▶ PROVIDED INFORMATION
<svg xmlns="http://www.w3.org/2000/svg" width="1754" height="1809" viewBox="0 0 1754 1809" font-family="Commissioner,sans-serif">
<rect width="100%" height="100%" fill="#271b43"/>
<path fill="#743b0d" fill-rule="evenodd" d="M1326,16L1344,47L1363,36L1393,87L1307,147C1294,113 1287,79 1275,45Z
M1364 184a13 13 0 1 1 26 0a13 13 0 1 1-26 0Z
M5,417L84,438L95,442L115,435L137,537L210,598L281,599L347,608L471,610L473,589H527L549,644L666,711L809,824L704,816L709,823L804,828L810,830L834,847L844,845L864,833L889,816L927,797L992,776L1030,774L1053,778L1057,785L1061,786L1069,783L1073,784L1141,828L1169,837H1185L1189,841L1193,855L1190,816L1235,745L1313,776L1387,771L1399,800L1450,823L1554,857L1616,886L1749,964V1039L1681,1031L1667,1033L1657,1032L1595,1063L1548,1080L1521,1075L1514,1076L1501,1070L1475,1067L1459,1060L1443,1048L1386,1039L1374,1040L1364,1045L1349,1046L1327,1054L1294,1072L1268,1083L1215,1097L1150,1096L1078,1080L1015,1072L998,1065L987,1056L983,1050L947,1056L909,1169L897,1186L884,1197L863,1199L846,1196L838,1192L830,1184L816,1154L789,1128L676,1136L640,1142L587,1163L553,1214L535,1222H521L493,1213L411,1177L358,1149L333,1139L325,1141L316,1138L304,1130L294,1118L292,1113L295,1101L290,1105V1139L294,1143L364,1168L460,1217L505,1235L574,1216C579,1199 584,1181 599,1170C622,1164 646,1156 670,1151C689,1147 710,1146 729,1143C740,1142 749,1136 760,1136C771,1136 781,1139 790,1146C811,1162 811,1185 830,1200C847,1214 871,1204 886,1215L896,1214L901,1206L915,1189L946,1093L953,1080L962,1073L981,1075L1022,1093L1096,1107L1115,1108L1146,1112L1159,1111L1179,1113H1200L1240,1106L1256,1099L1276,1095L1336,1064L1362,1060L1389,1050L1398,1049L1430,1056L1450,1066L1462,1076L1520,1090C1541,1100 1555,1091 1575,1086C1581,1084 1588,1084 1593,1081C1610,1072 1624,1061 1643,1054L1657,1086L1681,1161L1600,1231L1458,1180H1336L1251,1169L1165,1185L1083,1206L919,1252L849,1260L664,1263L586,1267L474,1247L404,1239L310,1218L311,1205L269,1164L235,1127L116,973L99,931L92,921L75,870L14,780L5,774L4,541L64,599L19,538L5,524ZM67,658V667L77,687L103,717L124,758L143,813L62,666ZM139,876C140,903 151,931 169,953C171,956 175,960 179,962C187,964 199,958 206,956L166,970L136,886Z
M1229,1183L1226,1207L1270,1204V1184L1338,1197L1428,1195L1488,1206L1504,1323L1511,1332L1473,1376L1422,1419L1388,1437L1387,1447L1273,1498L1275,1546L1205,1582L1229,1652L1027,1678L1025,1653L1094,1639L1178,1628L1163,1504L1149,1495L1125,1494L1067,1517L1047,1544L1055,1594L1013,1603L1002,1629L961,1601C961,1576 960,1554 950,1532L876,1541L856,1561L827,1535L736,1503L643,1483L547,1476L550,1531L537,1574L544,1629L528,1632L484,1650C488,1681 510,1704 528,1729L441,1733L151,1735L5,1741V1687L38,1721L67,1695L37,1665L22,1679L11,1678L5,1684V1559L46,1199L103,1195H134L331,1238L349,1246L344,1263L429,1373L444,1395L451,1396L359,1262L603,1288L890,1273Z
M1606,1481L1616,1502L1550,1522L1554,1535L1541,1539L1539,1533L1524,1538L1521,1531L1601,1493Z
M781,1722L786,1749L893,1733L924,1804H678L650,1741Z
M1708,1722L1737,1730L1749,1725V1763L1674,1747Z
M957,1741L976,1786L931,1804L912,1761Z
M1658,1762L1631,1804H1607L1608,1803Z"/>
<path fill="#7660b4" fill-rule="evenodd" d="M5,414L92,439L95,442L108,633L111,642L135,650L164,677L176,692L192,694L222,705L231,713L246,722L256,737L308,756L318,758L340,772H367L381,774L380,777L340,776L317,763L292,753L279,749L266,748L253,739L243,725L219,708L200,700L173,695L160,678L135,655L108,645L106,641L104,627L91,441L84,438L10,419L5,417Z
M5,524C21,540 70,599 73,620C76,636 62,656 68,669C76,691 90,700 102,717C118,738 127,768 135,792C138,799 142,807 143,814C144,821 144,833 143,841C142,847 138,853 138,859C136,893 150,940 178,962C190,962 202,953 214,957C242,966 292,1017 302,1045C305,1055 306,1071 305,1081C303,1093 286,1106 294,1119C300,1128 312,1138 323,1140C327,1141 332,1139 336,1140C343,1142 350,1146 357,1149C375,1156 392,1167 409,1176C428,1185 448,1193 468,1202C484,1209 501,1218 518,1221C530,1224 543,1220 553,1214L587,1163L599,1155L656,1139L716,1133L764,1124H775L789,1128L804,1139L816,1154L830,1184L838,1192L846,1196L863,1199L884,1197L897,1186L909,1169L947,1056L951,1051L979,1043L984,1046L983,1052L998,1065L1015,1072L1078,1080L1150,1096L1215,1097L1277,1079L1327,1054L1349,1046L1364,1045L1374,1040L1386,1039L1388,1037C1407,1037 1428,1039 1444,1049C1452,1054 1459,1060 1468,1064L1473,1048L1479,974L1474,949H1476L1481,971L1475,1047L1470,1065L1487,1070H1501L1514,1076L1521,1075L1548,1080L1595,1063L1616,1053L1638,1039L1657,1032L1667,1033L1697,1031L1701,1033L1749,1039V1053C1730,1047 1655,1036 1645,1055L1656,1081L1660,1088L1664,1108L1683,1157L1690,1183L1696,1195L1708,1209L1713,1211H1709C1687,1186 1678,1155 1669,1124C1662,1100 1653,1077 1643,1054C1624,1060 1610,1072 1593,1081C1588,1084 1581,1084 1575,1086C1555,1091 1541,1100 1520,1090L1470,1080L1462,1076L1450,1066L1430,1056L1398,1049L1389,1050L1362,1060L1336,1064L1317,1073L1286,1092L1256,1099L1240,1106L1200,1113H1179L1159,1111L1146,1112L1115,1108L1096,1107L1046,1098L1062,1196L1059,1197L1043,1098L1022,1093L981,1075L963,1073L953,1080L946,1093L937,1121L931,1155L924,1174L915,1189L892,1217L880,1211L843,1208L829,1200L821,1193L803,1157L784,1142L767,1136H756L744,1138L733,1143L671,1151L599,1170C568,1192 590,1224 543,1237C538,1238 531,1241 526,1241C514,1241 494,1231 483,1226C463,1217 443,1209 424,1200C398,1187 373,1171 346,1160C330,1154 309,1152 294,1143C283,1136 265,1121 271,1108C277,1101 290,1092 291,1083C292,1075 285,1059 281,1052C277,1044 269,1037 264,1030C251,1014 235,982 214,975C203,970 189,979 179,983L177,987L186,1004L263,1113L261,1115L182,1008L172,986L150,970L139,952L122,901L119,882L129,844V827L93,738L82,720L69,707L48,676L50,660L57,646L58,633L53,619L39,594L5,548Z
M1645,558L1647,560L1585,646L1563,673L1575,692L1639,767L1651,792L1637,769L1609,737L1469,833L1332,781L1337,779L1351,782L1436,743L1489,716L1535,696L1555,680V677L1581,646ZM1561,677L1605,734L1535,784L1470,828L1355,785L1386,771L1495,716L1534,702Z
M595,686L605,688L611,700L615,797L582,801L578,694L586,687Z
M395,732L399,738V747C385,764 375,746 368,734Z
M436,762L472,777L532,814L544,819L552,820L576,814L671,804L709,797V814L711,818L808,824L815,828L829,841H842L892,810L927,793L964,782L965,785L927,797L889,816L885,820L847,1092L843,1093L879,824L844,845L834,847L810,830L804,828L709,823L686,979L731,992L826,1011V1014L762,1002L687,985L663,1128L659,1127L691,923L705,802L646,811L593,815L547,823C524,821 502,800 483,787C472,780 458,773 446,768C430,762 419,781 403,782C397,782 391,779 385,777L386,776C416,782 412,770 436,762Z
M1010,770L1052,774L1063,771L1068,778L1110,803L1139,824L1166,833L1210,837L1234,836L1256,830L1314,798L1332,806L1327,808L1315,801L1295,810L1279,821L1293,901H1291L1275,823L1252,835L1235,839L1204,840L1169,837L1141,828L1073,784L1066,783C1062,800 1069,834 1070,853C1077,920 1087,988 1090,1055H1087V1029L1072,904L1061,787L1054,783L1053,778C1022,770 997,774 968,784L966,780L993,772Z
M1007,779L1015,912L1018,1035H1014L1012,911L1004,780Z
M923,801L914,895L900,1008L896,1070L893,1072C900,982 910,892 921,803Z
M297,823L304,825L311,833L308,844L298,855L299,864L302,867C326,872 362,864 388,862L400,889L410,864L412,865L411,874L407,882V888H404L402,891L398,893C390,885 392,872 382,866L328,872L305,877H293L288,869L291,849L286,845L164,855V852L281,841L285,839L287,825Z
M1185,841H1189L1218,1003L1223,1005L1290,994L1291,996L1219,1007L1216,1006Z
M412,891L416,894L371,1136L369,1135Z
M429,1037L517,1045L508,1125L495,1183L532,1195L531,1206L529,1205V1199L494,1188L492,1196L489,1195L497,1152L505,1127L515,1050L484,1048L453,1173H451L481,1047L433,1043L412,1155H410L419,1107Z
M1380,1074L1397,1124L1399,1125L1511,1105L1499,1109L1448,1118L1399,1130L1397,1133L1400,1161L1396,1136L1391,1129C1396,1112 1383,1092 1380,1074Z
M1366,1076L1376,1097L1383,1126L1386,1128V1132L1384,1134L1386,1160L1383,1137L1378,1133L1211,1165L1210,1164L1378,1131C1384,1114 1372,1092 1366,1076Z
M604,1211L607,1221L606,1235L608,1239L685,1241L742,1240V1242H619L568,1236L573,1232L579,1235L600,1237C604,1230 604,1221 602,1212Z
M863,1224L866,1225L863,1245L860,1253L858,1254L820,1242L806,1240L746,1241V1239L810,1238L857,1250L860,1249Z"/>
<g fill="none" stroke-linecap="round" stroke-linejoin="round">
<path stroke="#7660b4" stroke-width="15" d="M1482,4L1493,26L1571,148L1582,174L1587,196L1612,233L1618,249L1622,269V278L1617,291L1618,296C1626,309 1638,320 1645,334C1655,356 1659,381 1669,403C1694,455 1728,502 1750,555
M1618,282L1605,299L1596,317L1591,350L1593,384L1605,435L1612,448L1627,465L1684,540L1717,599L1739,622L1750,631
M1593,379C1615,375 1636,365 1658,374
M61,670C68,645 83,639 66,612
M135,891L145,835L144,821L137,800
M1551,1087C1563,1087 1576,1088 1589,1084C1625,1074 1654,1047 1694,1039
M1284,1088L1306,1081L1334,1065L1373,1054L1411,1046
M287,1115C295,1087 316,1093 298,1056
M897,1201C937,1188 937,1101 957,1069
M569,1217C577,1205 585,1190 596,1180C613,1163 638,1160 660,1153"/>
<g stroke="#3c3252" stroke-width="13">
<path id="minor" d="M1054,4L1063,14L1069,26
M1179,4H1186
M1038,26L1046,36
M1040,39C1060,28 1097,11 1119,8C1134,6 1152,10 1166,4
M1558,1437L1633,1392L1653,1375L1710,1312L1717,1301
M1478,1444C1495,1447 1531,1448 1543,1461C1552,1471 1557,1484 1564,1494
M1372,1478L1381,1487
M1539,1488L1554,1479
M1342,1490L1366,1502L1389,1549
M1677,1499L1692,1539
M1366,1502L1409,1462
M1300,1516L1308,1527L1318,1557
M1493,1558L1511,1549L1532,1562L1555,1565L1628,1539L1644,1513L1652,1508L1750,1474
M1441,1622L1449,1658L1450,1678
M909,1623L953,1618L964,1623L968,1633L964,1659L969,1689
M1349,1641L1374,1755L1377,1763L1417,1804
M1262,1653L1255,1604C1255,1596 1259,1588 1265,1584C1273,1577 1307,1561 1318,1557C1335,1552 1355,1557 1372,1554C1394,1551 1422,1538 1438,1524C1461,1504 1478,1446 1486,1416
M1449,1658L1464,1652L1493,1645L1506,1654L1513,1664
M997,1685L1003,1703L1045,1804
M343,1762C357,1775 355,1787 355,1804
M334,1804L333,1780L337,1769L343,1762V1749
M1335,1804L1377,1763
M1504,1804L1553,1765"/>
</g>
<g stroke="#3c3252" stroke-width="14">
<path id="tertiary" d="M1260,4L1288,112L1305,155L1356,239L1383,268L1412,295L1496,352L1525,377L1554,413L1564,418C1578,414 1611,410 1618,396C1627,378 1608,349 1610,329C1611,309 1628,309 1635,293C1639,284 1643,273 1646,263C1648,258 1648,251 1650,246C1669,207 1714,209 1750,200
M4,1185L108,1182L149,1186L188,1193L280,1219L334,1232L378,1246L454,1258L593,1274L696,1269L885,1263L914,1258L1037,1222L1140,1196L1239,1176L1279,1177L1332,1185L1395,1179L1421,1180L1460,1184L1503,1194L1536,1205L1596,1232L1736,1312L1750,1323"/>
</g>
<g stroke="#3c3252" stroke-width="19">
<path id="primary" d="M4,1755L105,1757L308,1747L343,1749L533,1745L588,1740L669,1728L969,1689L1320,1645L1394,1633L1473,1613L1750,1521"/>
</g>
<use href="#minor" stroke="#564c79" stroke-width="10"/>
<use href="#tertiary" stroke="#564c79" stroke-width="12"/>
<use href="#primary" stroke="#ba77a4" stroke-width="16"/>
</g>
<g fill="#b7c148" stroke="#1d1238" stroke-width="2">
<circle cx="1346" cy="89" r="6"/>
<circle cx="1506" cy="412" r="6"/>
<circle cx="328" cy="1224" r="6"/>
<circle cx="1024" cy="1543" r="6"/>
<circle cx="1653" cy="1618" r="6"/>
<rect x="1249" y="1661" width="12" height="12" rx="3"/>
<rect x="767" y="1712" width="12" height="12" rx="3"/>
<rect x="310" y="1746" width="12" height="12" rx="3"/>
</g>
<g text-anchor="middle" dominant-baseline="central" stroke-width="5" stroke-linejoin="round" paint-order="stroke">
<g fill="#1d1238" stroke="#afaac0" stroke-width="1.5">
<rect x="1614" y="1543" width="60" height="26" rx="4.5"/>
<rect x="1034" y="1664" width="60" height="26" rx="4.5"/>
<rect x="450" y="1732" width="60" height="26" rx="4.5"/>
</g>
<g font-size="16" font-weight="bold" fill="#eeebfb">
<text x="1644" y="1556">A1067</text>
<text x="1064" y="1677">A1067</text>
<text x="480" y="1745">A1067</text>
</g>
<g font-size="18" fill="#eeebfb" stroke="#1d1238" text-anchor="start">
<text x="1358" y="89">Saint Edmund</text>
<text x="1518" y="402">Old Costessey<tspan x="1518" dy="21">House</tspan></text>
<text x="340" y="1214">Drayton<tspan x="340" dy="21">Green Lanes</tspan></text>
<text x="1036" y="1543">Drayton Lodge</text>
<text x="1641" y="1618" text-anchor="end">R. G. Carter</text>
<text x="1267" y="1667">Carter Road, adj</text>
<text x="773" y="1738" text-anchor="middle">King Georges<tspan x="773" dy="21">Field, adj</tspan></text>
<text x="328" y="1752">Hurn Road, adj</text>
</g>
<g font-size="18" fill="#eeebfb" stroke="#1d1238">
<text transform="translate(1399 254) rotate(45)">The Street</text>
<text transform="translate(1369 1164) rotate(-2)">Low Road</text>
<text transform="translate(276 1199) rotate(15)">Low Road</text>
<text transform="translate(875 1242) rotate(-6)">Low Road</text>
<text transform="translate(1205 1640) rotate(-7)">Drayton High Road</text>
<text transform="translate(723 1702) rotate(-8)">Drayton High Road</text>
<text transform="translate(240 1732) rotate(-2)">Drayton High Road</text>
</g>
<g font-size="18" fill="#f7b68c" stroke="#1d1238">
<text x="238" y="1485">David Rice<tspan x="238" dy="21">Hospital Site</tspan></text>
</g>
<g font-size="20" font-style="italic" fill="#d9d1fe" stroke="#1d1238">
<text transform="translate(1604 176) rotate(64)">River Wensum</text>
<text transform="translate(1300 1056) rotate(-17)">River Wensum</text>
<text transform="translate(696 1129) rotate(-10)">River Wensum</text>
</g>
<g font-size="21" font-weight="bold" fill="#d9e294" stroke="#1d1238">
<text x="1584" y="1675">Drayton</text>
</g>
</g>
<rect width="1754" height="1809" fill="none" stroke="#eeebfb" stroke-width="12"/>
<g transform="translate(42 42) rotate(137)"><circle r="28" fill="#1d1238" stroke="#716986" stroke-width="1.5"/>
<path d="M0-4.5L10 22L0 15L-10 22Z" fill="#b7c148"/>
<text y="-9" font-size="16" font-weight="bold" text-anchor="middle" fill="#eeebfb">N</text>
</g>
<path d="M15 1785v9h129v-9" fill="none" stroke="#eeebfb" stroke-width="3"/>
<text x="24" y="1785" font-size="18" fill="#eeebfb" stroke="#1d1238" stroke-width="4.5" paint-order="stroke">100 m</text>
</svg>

▶ WHAT IS EXPECTED
Every line in the records above that has "linejoin" counts once. Give the total and nothing else.

▶ SOLUTION
2